◆ THE EXERCISE:
Below is a biography of Solveig Bergman. List every abbreviation it gives in parentheses, along with the full name each one stands for.

◆ READING TEXT:
▽

= Solveig Bergman =

Finnish sociologist

Solveig Bergman (born 1955) is a Finnish sociologist who in 2003 was appointed director of the Nordic Gender Institute (NIKK) in Oslo. A researcher at Åbo Akademi University, she earned a doctorate in 2002 with a thesis on feminist movements in Finland and West German. Active in feminist organizations, she has taken part in European Union initiatives including the European Platform of Women Scientists (EPWS). Noe a researcher at Norwegian Centre for Violence and Traumatic Stress Studies, since 2023 she has coordinated a European Economic Area (EEA) research project on women violence shelters in Norway and Slovakia.

==Early life and education==
Born in Finland in 1955, Solveig Bergman studied sociology at the Åbo Akademi University, first receiving a master's degree. In 1992, she earned a doctorate with the thesis The Politics of Feminism: Autonomous Feminist Movements in Finland and West Germany from the 1960s to the 1980s.

△

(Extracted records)
▽

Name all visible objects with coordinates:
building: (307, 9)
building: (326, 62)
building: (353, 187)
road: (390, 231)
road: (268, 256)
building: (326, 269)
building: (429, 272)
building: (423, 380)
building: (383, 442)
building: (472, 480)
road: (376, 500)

△

◆ SOLUTION TO THIS TASK:
- NIKK: Nordic Gender Institute
- EPWS: European Platform of Women Scientists
- EEA: European Economic Area